The Faces of Success
B.E. Aerospace Engineering, 1985
In 2003 Michael Delaney was named the chief project engineer on the Boeing 737 Next Generation airplane program. The "workhorse" of 130 airlines, this aircraft was redesigned from 1994 to 1997. Boeing delivered its 2,000th 737 Next Generation plane to airlines last year, he noted.
As chief project engineer, Michael said, "I was the executive responsible for the safety of the design, implementing the product strategy, partnering engineering with marketing and sales, and overseeing the technical integration of the airplane, including structural, aerodynamics and systems." Michael has taken those areas of responsibility one step further, having recently been named vice president of commercial airplanes test and validation.
Even as a youngster, Michael added, "I've always loved airplanes and wanted to design them." He chose Hofstra's engineering program in part because "I wanted to work at Grumman on Long Island, and a lot of Hofstra faculty were involved with Grumman. My first job after graduation was at Grumman as an aerodynamics engineer - until the end of 1988, when I joined McDonnell Douglas." Michael moved into commercial aircraft flight testing at McDonnell Douglas, which ultimately became Boeing.

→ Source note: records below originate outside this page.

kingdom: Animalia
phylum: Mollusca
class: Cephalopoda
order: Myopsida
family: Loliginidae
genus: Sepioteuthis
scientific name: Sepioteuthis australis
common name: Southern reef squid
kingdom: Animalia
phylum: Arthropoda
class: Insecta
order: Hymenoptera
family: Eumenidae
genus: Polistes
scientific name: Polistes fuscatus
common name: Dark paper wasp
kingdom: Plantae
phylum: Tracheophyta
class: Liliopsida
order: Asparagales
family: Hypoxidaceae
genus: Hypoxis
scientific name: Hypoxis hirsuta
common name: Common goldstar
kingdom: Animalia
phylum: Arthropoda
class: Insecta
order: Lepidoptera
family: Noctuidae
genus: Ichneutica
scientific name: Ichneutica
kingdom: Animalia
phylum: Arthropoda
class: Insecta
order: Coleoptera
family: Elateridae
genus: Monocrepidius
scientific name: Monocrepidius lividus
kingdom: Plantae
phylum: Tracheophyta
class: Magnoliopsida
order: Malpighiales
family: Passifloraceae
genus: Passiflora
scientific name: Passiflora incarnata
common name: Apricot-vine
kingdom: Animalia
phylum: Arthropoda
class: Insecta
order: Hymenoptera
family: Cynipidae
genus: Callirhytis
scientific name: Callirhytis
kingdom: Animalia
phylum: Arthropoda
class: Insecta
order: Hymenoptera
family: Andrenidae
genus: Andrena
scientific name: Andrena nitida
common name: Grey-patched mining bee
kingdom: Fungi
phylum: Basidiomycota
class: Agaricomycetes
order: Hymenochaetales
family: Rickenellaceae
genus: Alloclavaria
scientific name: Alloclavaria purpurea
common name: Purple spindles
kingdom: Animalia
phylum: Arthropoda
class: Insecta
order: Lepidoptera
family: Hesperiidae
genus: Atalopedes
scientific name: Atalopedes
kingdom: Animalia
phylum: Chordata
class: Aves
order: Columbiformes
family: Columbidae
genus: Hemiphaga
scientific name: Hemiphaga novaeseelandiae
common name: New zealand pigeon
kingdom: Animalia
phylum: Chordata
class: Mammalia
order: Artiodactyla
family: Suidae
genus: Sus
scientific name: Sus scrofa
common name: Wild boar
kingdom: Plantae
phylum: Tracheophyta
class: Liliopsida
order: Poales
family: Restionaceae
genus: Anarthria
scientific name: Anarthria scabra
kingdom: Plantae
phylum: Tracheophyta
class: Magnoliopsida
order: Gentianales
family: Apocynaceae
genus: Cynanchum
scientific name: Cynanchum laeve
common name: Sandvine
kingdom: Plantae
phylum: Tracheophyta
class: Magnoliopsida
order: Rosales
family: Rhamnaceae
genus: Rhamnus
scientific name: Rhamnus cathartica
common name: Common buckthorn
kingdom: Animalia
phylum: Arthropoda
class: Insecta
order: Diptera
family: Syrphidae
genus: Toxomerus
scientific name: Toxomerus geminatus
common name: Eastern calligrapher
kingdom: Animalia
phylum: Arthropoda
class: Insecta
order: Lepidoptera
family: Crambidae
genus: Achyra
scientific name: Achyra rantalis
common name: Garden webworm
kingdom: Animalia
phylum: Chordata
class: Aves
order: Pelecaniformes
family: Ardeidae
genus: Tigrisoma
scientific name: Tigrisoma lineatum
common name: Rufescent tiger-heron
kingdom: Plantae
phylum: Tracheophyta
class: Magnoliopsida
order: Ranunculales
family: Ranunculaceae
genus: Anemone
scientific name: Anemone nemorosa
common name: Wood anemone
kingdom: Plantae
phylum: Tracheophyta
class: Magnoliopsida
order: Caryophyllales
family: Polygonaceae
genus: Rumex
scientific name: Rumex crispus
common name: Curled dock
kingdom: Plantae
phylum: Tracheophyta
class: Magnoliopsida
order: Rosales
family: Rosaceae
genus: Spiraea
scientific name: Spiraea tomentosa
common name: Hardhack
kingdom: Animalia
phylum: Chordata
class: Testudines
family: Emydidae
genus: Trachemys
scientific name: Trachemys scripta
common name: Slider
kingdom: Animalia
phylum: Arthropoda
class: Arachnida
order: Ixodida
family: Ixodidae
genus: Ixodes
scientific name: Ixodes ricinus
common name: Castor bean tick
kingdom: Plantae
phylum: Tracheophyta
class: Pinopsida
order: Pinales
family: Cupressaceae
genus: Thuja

One of his favorite aspects about Hofstra, he said, was its "small class sizes and good access to the facilities and faculty." An important lesson he learned as a freshman, he recalled, came from a professor who said, "you can be the most brilliant engineer but if you can’t articulate your ideas, it means nothing." Another professor prepared him for his current career, Michael added, by pointing out that "he wasn’t teaching us how to do something, but rather how to solve problems, a concept we could apply to changing circumstances."
His best advice for someone planning to enter his field: "You'll spend a lot of time in the work environment, so you should do something you really love. Go for what you really want to do, and enjoy your career - and life."